B. POUVOIR DE CONTRÔLE

Le Sénat dispose de différents moyens en vue de contrôler l'action de l'exécutif (art.89 C) :

- l'interpellation, ;

- les questions écrites, orales et d'actualité ;

- l'audition en commission ;

- l'enquête parlementaire.

Le Parlement autorise la ratification des traités de paix, de défense, de commerce, des traités relatifs aux ressources naturelles, des accords relatifs à l'organisation internationale, ceux qui engagent les finances de l'Etat, qui modifient les dispositions de nature législative, ceux qui sont relatifs à l'état des personnes, qui comportent cession, échange ou adjonction de territoire.

Le Parlement est informé de toute négociation tendant à la conclusion d'un accord international non soumis à ratification.

C. RAPPORTS AVEC LE PRÉSIDENT DE LA RÉPUBLIQUE

Le Président peut, à tout moment, adresser des messages au Sénat (ou à l'Assemblée nationale), qui ne donnent lieu à aucun débat. Une fois par an, il adresse un message sur l'état de la Nation au Parlement réuni en congrès.

V. DISPOSITIONS DIVERSES

A. RÉVISION DE LA CONSTITUTION

L'initiative appartient concurremment au Président de la République et aux membres du Parlement. Lorsqu'elle émane du Parlement, la proposition de révision doit être votée par les deux tiers des membres des deux assemblées réunies en congrès, après avis de conformité de la Cour constitutionnelle. Dans tous les cas, la révision n'est définitive qu'une fois approuvée par référendum.

B. COMPÉTENCES DANS LES SITUATIONS EXCEPTIONNELLES

La déclaration de guerre est autorisée par le Parlement réuni en congrès. Lorsque, à la suite de circonstances exceptionnelles, le Parlement ne peut siéger utilement, la déclaration de guerre est prise en conseil des ministres par le Président de la République qui en informe immédiatement la Nation.

La prorogation de l'état de siège et de l'état d'urgence au-delà de 15 jours est autorisée par le Parlement réuni de plein droit en congrès s'il n'est pas en session. Lorsque, à la suite de circonstances exceptionnelles, le Parlement ne peut siéger, le Président de la République peut décider du maintien de l'état d'urgence ou de l'état de siège.

Le Président du Sénat est consulté par le Président de la République avant la mise en oeuvre de mesures exceptionnelles lorsque les institutions de la République, l'indépendance de la Nation, l'intégrité du territoire national ou l'exécution des engagements internationaux sont menacés de manière grave et imminente et que le fonctionnement régulier des pouvoirs publics est menacé ou interrompu.

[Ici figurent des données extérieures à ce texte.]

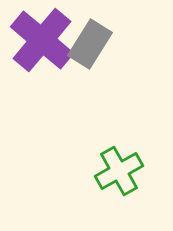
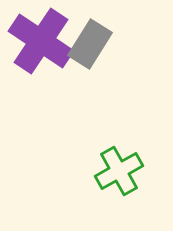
purple cross: moved 1 px left, 1 px down; rotated 6 degrees counterclockwise
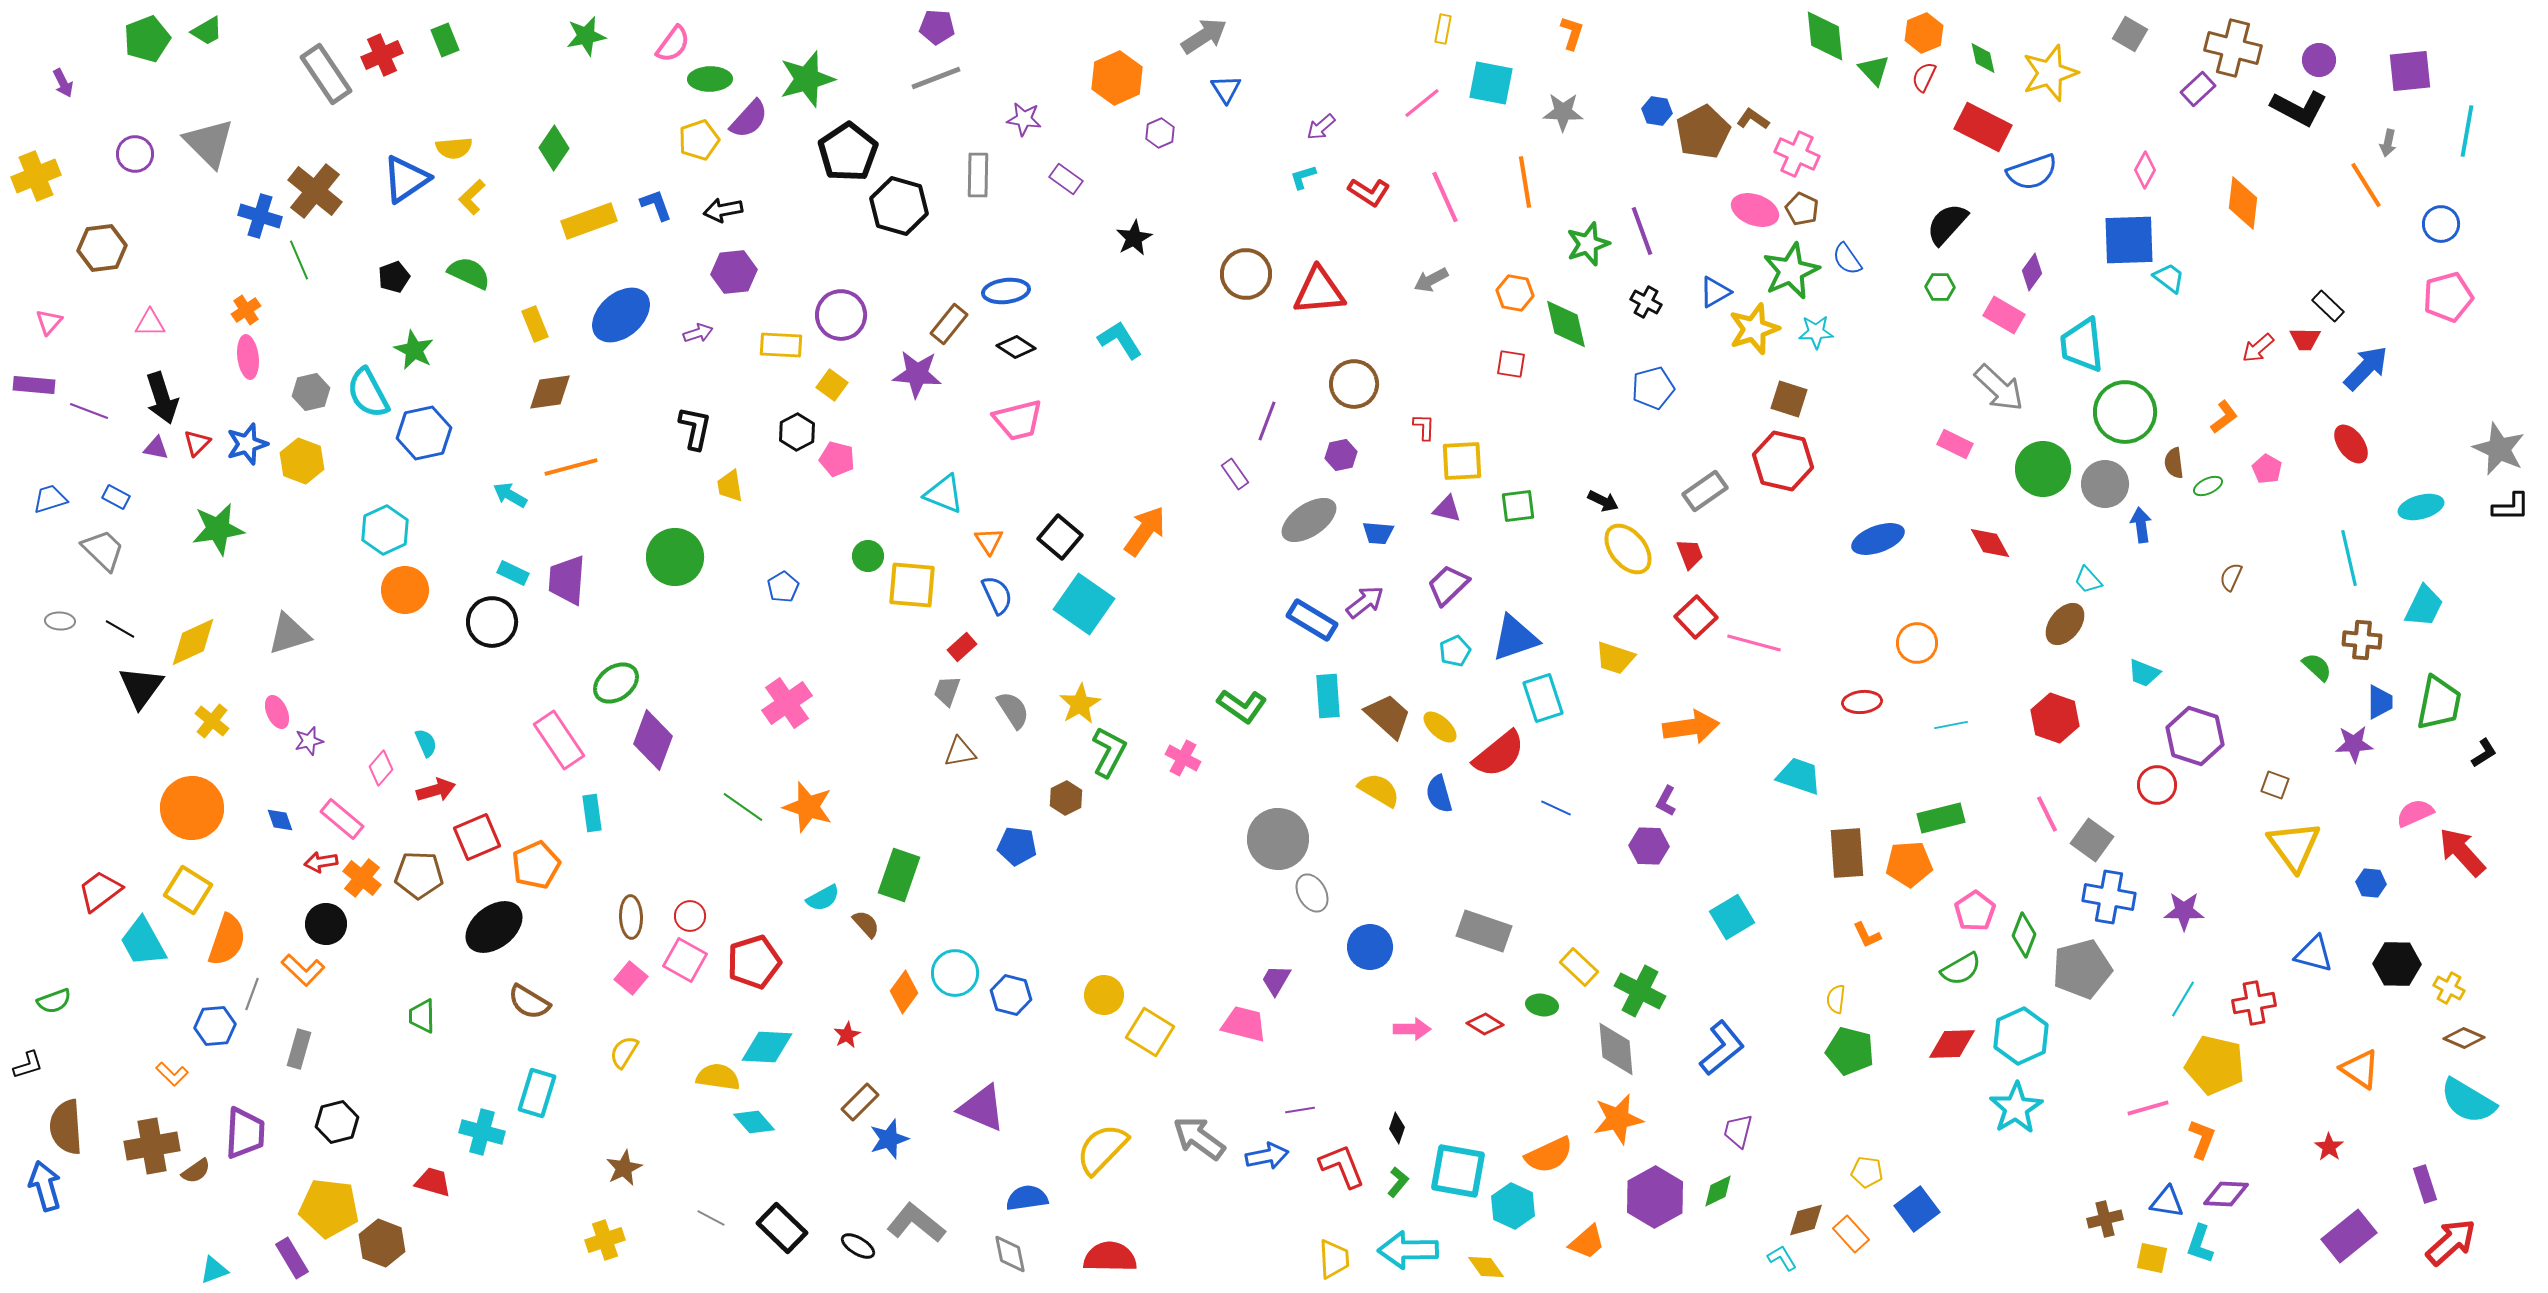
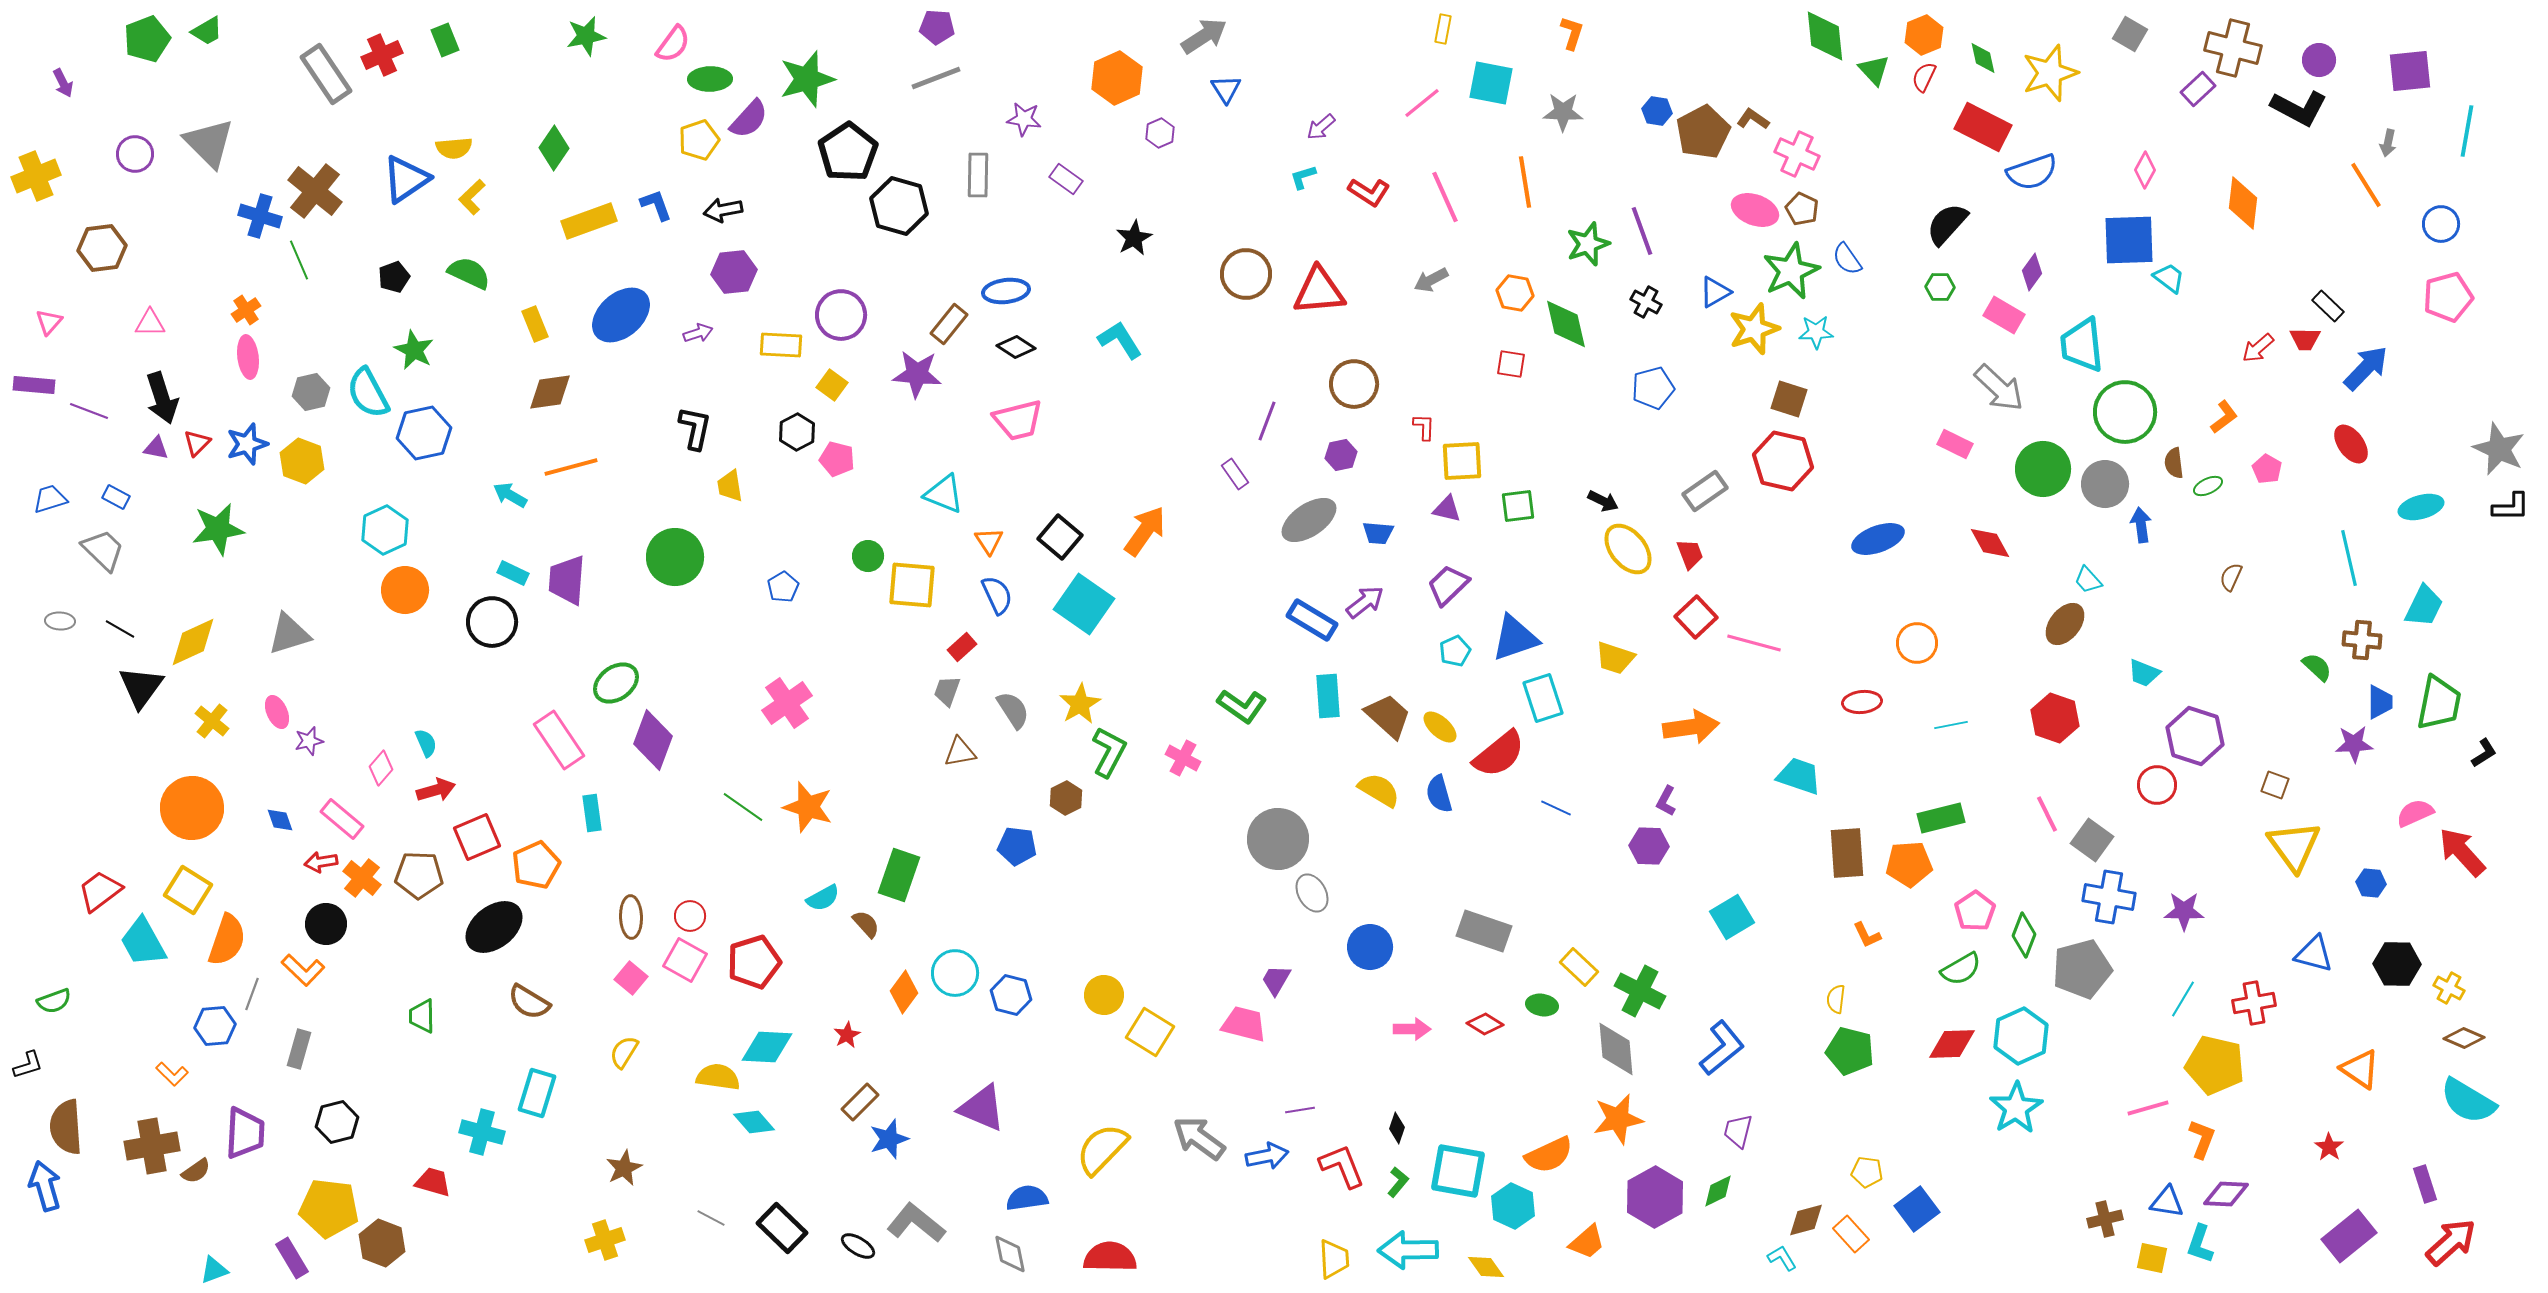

En cas de vacance par décès, démission ou toute autre cause d'empêchement définitif, les fonctions du Président de la République sont provisoirement exercées par le Président du Sénat pour une durée maximale de 90 jours. Le Président du Sénat ne peut pas être alors candidat à l'élection présidentielle.

Le Président du Sénat, en cas de décès ou d'empêchement définitif d'un des candidats à l'élection présidentielle, peut saisir la Cour constitutionnelle pour la prorogation des délais fixés par la Constitution pour la tenue du scrutin.

C. LA HAUTE COUR DE JUSTICE

La Haute cour de justice est composée en nombre égal de députés et de sénateurs, ainsi que de membres de la Cour suprême, tous élus par leurs pairs.

Sont justiciables de la Haute cour :

- le Président de la République en cas de haute trahison,

- les députés, les sénateurs, les ministres, les membres de la Cour suprême et de la Cour constitutionnelle, pour les actes qualifiés crimes ou délits commis dans l'exercice de leurs fonctions.

La mise en accusation se fait par le Parlement réuni en congrès, statuant par un vote au scrutin secret à la majorité des 2/3 de ses membres.

D. COMPÉTENCES PARTICULIERES DU PRÉSIDENT DU SÉNAT

Le Président du Sénat propose à la nomination par le Président de la République deux des 9 membres de la Cour constitutionnelle

Le Président du Sénat peut saisir le Conseil économique et social de tout problème à caractère économique ou social.